In This Edition:
1.
In Like a Lion
2.
Succumbing to Attachment
3.
In with the New?
4.
Extraordinary on a Small Scale
5.
Reflection
In Like a Lion
Weather-wise, the Northeast is taking it on the chin, but we've got
balmy days down here!When I lived in Connecticut, I frequently heard the
expression, "in like a lion, out like a lamb," meaning, I suppose, that the
end of March ushered in the beginning of Spring. Actually, in my 26 years
in Connecticut, it hardly ever happened that way. Instead, just around the
time you wanted to put the snow shovels away, another storm would hit.
Yippee! No school, stuck at home again.
Succumbing to Attachment
On a personal level, getting stuck in a rut is no less common.
Attachment reigns supreme to achievers of all ages. When my daughter was 4
years old, her mother and I bought her an old, upright piano. It was a
little beat up, a little banged up, and was missing a few keys, but hey, for
a 4-year old, it was fine.
To our amazement, she played well. At age six, she began piano
lessons. The teacher encouraged us that our little girl had a special
talent. Two years later, the piano teacher told us it was time to buy a
Grand Piano for Valerie. It would be quite expensive, but she was now
winning awards, so it seemed like the right thing to do.
We went to a large piano emporium and Valerie tried all of them!
Finally we came to a piano that proved to be "the one." She loved it and we
bought it. We told Valerie that the piano movers were going to take the
other piano in trade, but it didn't register with her. Days before the new
one arrived, we cleaned up the old one, and then talked to Valerie about how
that piano would be leaving and the new one would be arriving.
The old had been her piano from the age of 4 and she was now 8. In
other words, she had been with this piano for half of her life. She broke
into a sob - not just a kid crying, but a deep mourning sob, as if she had
experienced the death of a parent or a close friend.
"It's the only piano I have ever known, I have been playing with it
since I was 4! Why do we have to get rid of it?" Now, trying to be a good
father, I started to explain to her that realistically we couldn't keep both
pianos. The house is a good size, but two pianos are a bit much.
Psychology tells us the older you get, the harder it is to let go of
attachments. The way we do things and how we think start to become embedded
into the brain in the form of neural pathways. These pathways serve as paths
of least resistance that prompt us to take mental shortcuts in response to
stimuli.
In with the New?
We took photos of the piano and we videotaped her playing - we made
sure we had it covered. I explained to her that once the old piano
departed, she would start to play on the new one and she wouldn't even think
of the old one. But hey, this is not an argument for an 8 year old. For
days she lamented, "Why do we have to get rid of the old one?"
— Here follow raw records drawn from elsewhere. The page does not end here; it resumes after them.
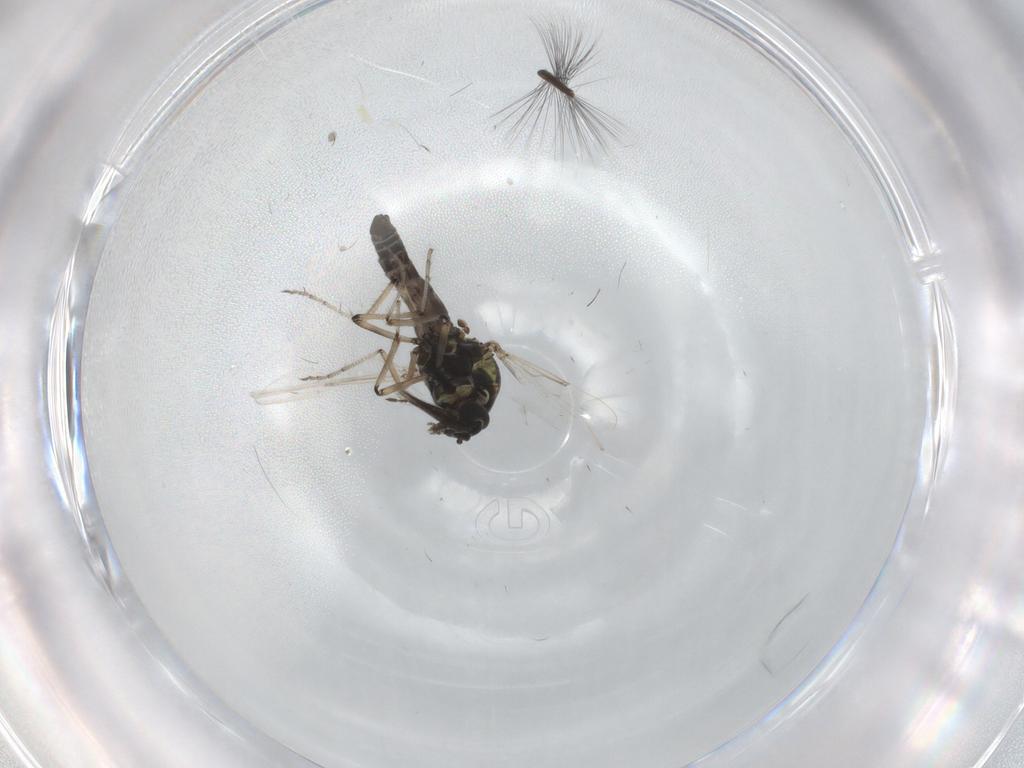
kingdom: Animalia
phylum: Arthropoda
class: Insecta
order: Diptera
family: Ceratopogonidae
Finally the day arrived. The piano movers came to deliver the new
piano and take away the old one. Something in me, I don't know where it
came from, finally got through to her. I was able to communicate with her
in a way she could understand and accept. Or, maybe she got there on her
own, I don't know.
After another tearful outbreak I said, "Val, when the piano goes back
to the store, then some other parents will see it and maybe they'll buy it
for their little girl. She'll learn how to play, and she'll have that piano
several years before she gets a bigger one."
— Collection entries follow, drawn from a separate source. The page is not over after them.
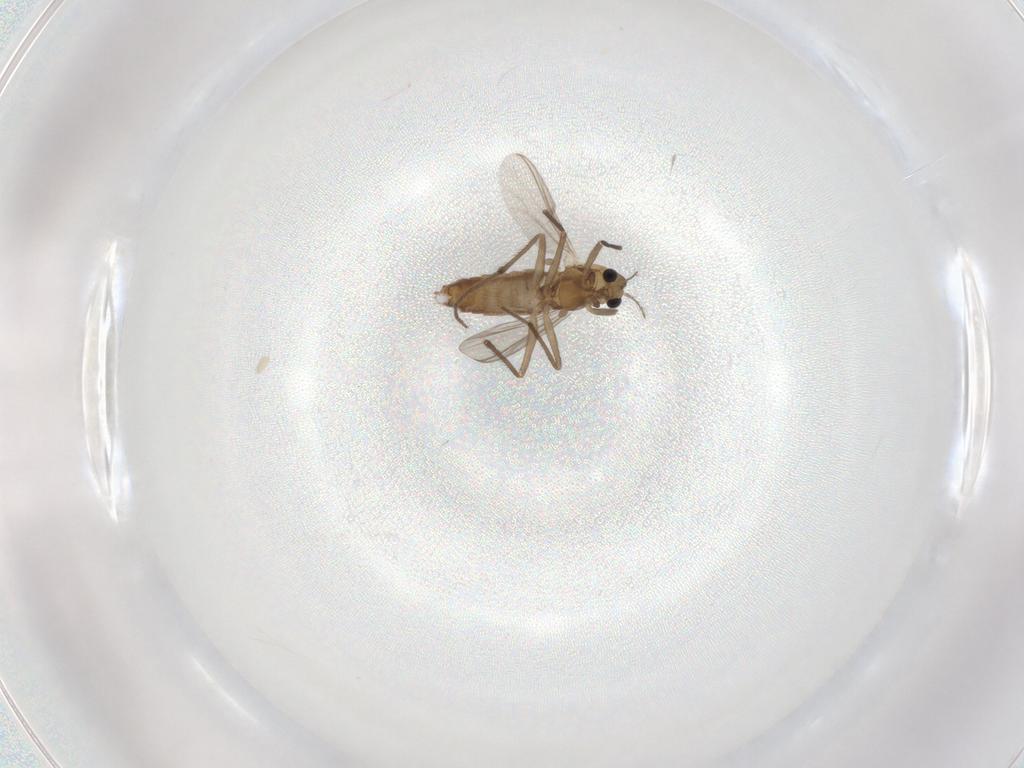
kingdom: Animalia
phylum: Arthropoda
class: Insecta
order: Diptera
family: Chironomidae
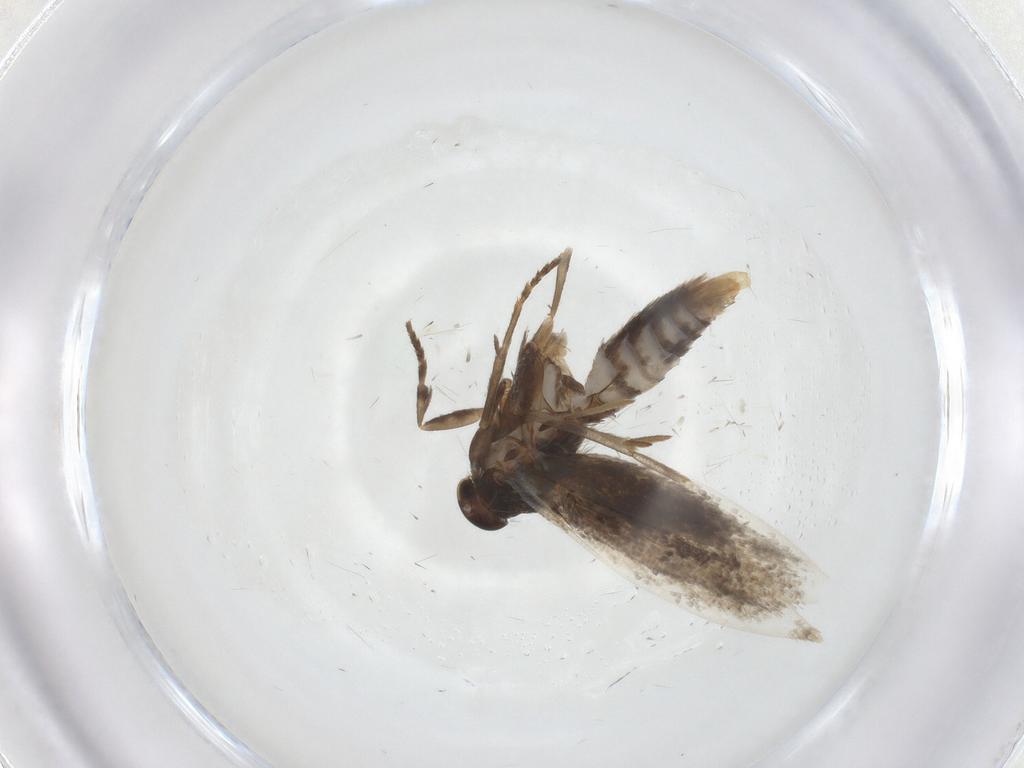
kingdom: Animalia
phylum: Arthropoda
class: Insecta
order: Lepidoptera
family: Elachistidae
Now, Val's expression started to change a little. She was still
sobbing, but I knew that she was ready to forsake her attachment when she
said to me, "Or maybe it will be a little boy." A change in facial
expression nearly always precedes the readiness to let go of attachment.
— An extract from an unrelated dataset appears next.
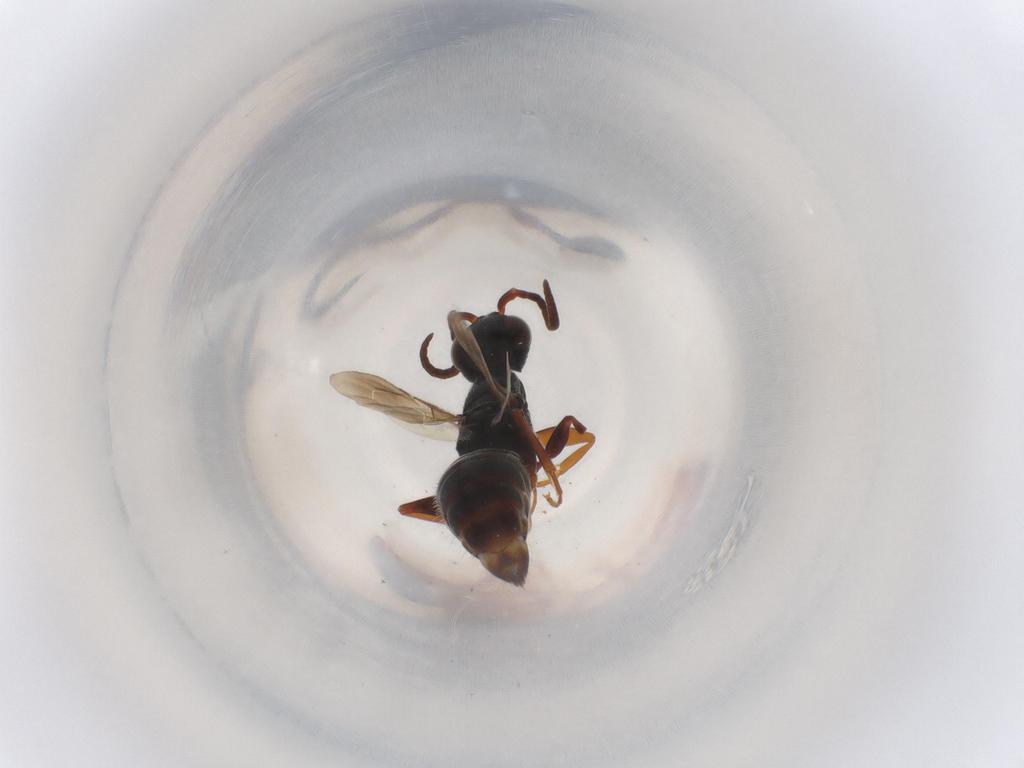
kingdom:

Extraordinary on a Small Scale
To me Valerie's ability to adapt represented an extraordinary chain of
events. Here was an 8 year old willing to give up her attachment to
something she had for half of her life. In my own life, I have had far more
difficult times with attachment. I have had attachments to objects, to
people, and even, to opinions, as we all do.
I once couldn't stand Elvis Presley; I thought he was a country
bumpkin. One time, 25 years following his death, a TV special about him
showed him discussing his acting ability and he said, "If I were as talented
as James Dean." I stopped in my tracks, I just froze, as Elvis Presley had
used the past conditional, "if I were", which is correct English. Not one
person out of 10 knows that this is correct terminology.
Most people would say, "If I was as talented as James Dean," but "if I
were" is correct because he knew he would never be as talented an actor as
James Dean. All of a sudden I was willing to give up my attachment to have
Elvis be some kind of bumpkin. A small issue you say?
What about the dozens of things at work to which you are attached right
now, many of which impede your ability to embrace new, potentially more
productive ways of thinking and working?
Further on in the special, Elvis was shown going through 28 takes for
one song. Everybody in the studio was saying, "Yeah, we got it, there is at
least one take on the reel that is fabulous." Elvis says something like,
"Wait, we don't have the right version yet." He went on for 35 takes in all,
and later the group selected one of the takes in the 30s!
Reflection
Are you so attached to the way you do things that when you're exposed
to another way you fight tooth and nail? Do you resist trying another way
and gravitate to what you've been doing, even if it doesn't best support
your quest for accomplishment? Maybe it's time to give up the old piano.